Can’t wait to get her bigger work out; will be working on it this winter break. Stay tuned!
well, we’ve crossed the line over 150 state natural areas visited. hadn’t thought we’d get here when this began, especially when this project started slowing down after things picked up once the worst of the pandemic was behind us. but here we are. a trip to door cty last week put us across the 150 line.
north bay sna in door cty is a varied site with undeveloped shoreline on lake michigan (rare in door cty), wetlands, springs and seeps, mesic and boreal forest. i only walked thru the coniferous woods at the beginning of the site from the dead end road, but was pleasantly surprised by the variety of plant life, club moss, et alia. got some weird vibes about a half hour in and trusted it since i was alone and turned round, but a fine afternoon jaunt nonetheless.
first id of pearly everlasting, spurred gentian, northern bugleweed, and red baneberry!
hi folks! back to short poems and close-up pictures of flowers and rocks and stuff soon, but here’s the final installment of the trilogy of essays i wrote this spring as the term wound up and we all handled the situation with chatbots in the educational space we inhabit with our students.
thanks to the plough team for getting this last salvo out into the world!
in my ongoing walk toward what i’m now thinking of as a “renewed humanism” in education, the arts, daily living, wherever, here’s another contribution to the discourse on our ‘artificial information processing’ (or ‘machine training application,’ or anything but the usual obfuscatory advertising phrase the industry’s gotten so many of us to use) present.
this one’s on the contribution the catholic intellectual tradition can make to help us see clearly and maintain awareness of the difference between living creatures and machines, between minds and computers, etc. tho it doesn’t draw on any dogmatic aspect of that tradition—rather the anthropological aspects. i hope it’s accessible to anyone and everyone of good will, irrespective of (a)theological commitments.

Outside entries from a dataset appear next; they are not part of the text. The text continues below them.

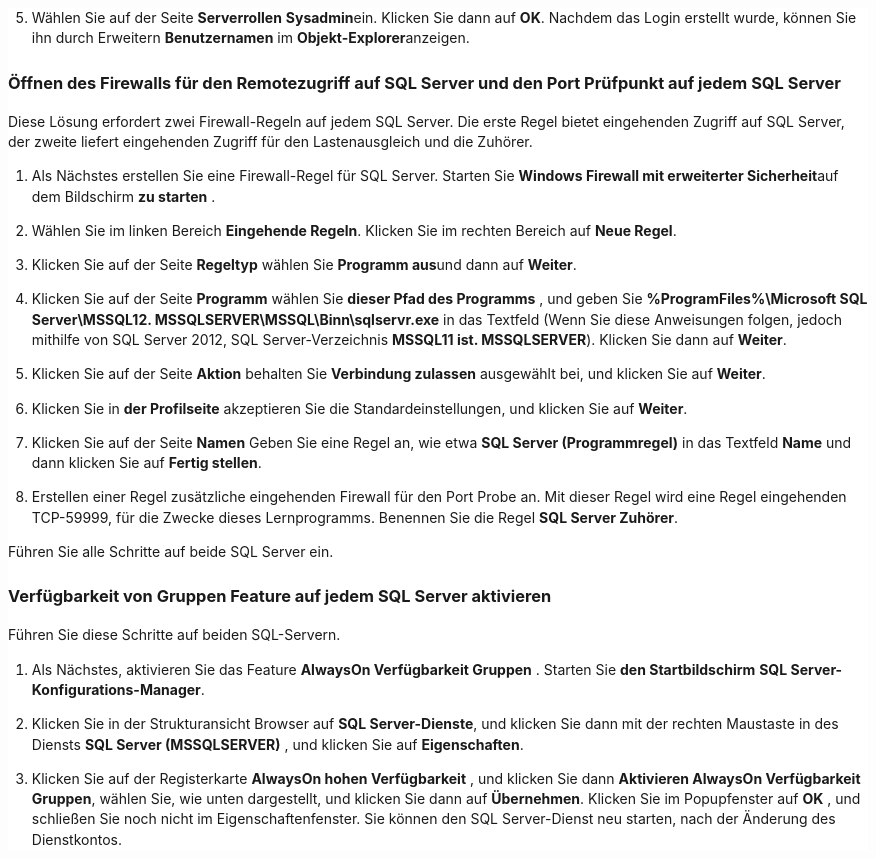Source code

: 5. Wählen Sie auf der Seite **Serverrollen** **Sysadmin**ein. Klicken Sie dann auf **OK**. Nachdem das Login erstellt wurde, können Sie ihn durch Erweitern **Benutzernamen** im **Objekt-Explorer**anzeigen.

### <a name="open-the-firewall-for-remote-access-to-sql-server-and-the-probe-port-on-each-sql-server"></a>Öffnen des Firewalls für den Remotezugriff auf SQL Server und den Port Prüfpunkt auf jedem SQL Server

Diese Lösung erfordert zwei Firewall-Regeln auf jedem SQL Server. Die erste Regel bietet eingehenden Zugriff auf SQL Server, der zweite liefert eingehenden Zugriff für den Lastenausgleich und die Zuhörer. 

1. Als Nächstes erstellen Sie eine Firewall-Regel für SQL Server. Starten Sie **Windows Firewall mit erweiterter Sicherheit**auf dem Bildschirm **zu starten** .

2. Wählen Sie im linken Bereich **Eingehende Regeln**. Klicken Sie im rechten Bereich auf **Neue Regel**.

3. Klicken Sie auf der Seite **Regeltyp** wählen Sie **Programm aus**und dann auf **Weiter**.

4. Klicken Sie auf der Seite **Programm** wählen Sie **dieser Pfad des Programms** , und geben Sie **%ProgramFiles%\Microsoft SQL Server\MSSQL12. MSSQLSERVER\MSSQL\Binn\sqlservr.exe** in das Textfeld (Wenn Sie diese Anweisungen folgen, jedoch mithilfe von SQL Server 2012, SQL Server-Verzeichnis **MSSQL11 ist. MSSQLSERVER**). Klicken Sie dann auf **Weiter**.

5. Klicken Sie auf der Seite **Aktion** behalten Sie **Verbindung zulassen** ausgewählt bei, und klicken Sie auf **Weiter**.

6. Klicken Sie in **der Profilseite** akzeptieren Sie die Standardeinstellungen, und klicken Sie auf **Weiter**.

7. Klicken Sie auf der Seite **Namen** Geben Sie eine Regel an, wie etwa **SQL Server (Programmregel)** in das Textfeld **Name** und dann klicken Sie auf **Fertig stellen**.

8. Erstellen einer Regel zusätzliche eingehenden Firewall für den Port Probe an. Mit dieser Regel wird eine Regel eingehenden TCP-59999, für die Zwecke dieses Lernprogramms. Benennen Sie die Regel **SQL Server Zuhörer**.


Führen Sie alle Schritte auf beide SQL Server ein.

### <a name="enable-availability-groups-feature-on-each-sql-server"></a>Verfügbarkeit von Gruppen Feature auf jedem SQL Server aktivieren

Führen Sie diese Schritte auf beiden SQL-Servern. 

1. Als Nächstes, aktivieren Sie das Feature **AlwaysOn Verfügbarkeit Gruppen** . Starten Sie **den Startbildschirm** **SQL Server-Konfigurations-Manager**.

2. Klicken Sie in der Strukturansicht Browser auf **SQL Server-Dienste**, und klicken Sie dann mit der rechten Maustaste in des Diensts **SQL Server (MSSQLSERVER)** , und klicken Sie auf **Eigenschaften**.

3. Klicken Sie auf der Registerkarte **AlwaysOn hohen Verfügbarkeit** , und klicken Sie dann **Aktivieren AlwaysOn Verfügbarkeit Gruppen**, wählen Sie, wie unten dargestellt, und klicken Sie dann auf **Übernehmen**. Klicken Sie im Popupfenster auf **OK** , und schließen Sie noch nicht im Eigenschaftenfenster. Sie können den SQL Server-Dienst neu starten, nach der Änderung des Dienstkontos.
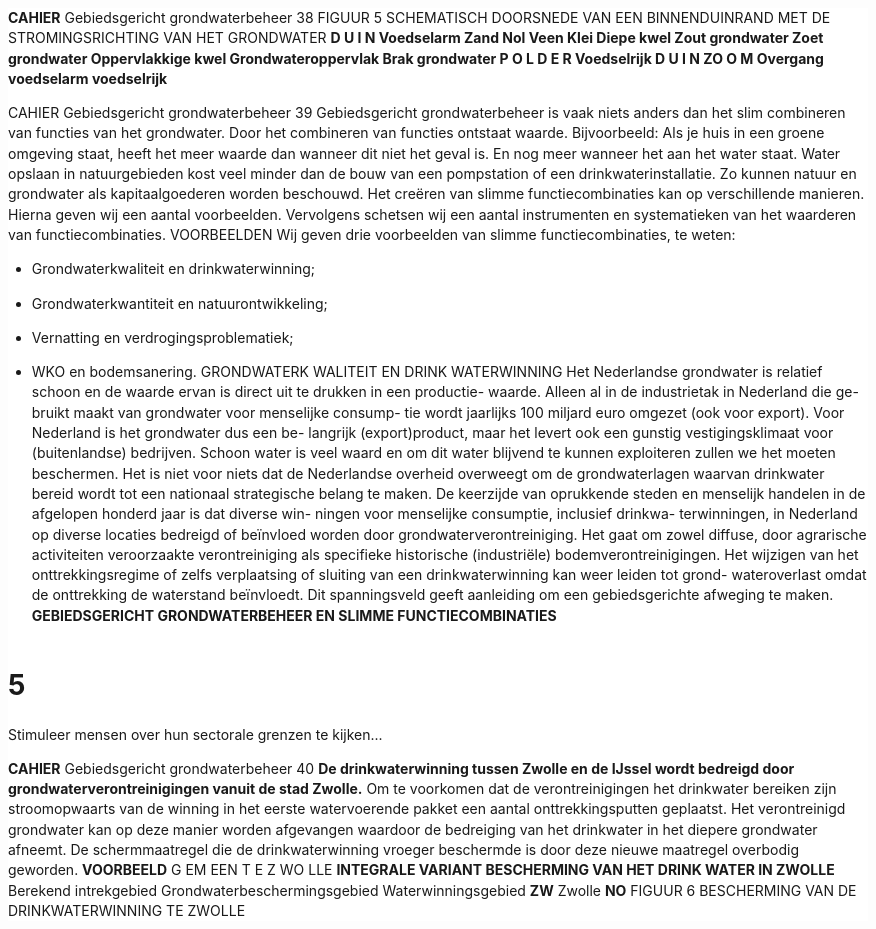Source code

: 
**CAHIER** Gebiedsgericht grondwaterbeheer 38 FIGUUR 5 SCHEMATISCH DOORSNEDE VAN EEN BINNENDUINRAND MET DE STROMINGSRICHTING VAN HET GRONDWATER **D U I N Voedselarm Zand Nol Veen Klei Diepe kwel Zout grondwater Zoet grondwater Oppervlakkige kwel Grondwateroppervlak Brak grondwater P O L D E R Voedselrijk D U I N ZO O M Overgang voedselarm voedselrijk** 


 CAHIER Gebiedsgericht grondwaterbeheer 39 Gebiedsgericht grondwaterbeheer is vaak niets anders dan het slim combineren van functies van het grondwater. Door het combineren van functies ontstaat waarde. Bijvoorbeeld: Als je huis in een groene omgeving staat, heeft het meer waarde dan wanneer dit niet het geval is. En nog meer wanneer het aan het water staat. Water opslaan in natuurgebieden kost veel minder dan de bouw van een pompstation of een drinkwaterinstallatie. Zo kunnen natuur en grondwater als kapitaalgoederen worden beschouwd. Het creëren van slimme functiecombinaties kan op verschillende manieren. Hierna geven wij een aantal voorbeelden. Vervolgens schetsen wij een aantal instrumenten en systematieken van het waarderen van functiecombinaties. VOORBEELDEN Wij geven drie voorbeelden van slimme functiecombinaties, te weten: 

- Grondwaterkwaliteit en drinkwaterwinning; 

- Grondwaterkwantiteit en natuurontwikkeling; 

- Vernatting en verdrogingsproblematiek; 

- WKO en bodemsanering.     GRONDWATERK WALITEIT EN     DRINK WATERWINNING Het Nederlandse grondwater is relatief schoon en de waarde ervan is direct uit te drukken in een productie- waarde. Alleen al in de industrietak in Nederland die ge- bruikt maakt van grondwater voor menselijke consump- tie wordt jaarlijks 100 miljard euro omgezet (ook voor export). Voor Nederland is het grondwater dus een be- langrijk (export)product, maar het levert ook een gunstig vestigingsklimaat voor (buitenlandse) bedrijven. Schoon water is veel waard en om dit water blijvend te kunnen exploiteren zullen we het moeten beschermen. Het is niet voor niets dat de Nederlandse overheid overweegt om de grondwaterlagen waarvan drinkwater bereid wordt tot een nationaal strategische belang te maken. De keerzijde van oprukkende steden en menselijk handelen in de afgelopen honderd jaar is dat diverse win- ningen voor menselijke consumptie, inclusief drinkwa- terwinningen, in Nederland op diverse locaties bedreigd of beïnvloed worden door grondwaterverontreiniging. Het gaat om zowel diffuse, door agrarische activiteiten veroorzaakte verontreiniging als specifieke historische (industriële) bodemverontreinigingen. Het wijzigen van het onttrekkingsregime of zelfs verplaatsing of sluiting van een drinkwaterwinning kan weer leiden tot grond- wateroverlast omdat de onttrekking de waterstand beïnvloedt. Dit spanningsveld geeft aanleiding om een gebiedsgerichte afweging te maken. **GEBIEDSGERICHT GRONDWATERBEHEER EN SLIMME FUNCTIECOMBINATIES** 

# 5 

Stimuleer mensen over hun sectorale grenzen te kijken... 


**CAHIER** Gebiedsgericht grondwaterbeheer 40 **De drinkwaterwinning tussen Zwolle en de IJssel wordt bedreigd door grondwaterverontreinigingen vanuit de stad Zwolle.** Om te voorkomen dat de verontreinigingen het drinkwater bereiken zijn stroomopwaarts van de winning in het eerste watervoerende pakket een aantal onttrekkingsputten geplaatst. Het verontreinigd grondwater kan op deze manier worden afgevangen waardoor de bedreiging van het drinkwater in het diepere grondwater afneemt. De schermmaatregel die de drinkwaterwinning vroeger beschermde is door deze nieuwe maatregel overbodig geworden. **VOORBEELD** G EM EEN T E Z WO LLE **INTEGRALE VARIANT BESCHERMING VAN HET DRINK WATER IN ZWOLLE** Berekend intrekgebied Grondwaterbeschermingsgebied Waterwinningsgebied **ZW** Zwolle **NO** FIGUUR 6 BESCHERMING VAN DE DRINKWATERWINNING TE ZWOLLE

as a follow-up to our independence day hike, we stopped at two spots for some walks on our way to pick up the kids in the rock river valley. first up was the sprawling (in a good way) whitnall park in mke cty—prairie, woods, pond, so many plants—then newark road prairie sna as we got to the rock. good day.
first id’s of american germander, tall hairy agrimony, black cohosh, leafcup, broadleaf enchanter’s nightshade, queen of the prairie. (!)
at newark road prairie sna (entry a while back) saw some other first id’s: prairie woundwort, spotted joe-pye weed, virginia mountain mint, michigan lily, and eastern prairie fringed orchid(! again). aside from disturbing a redwing blackbird family, a brilliant short stop.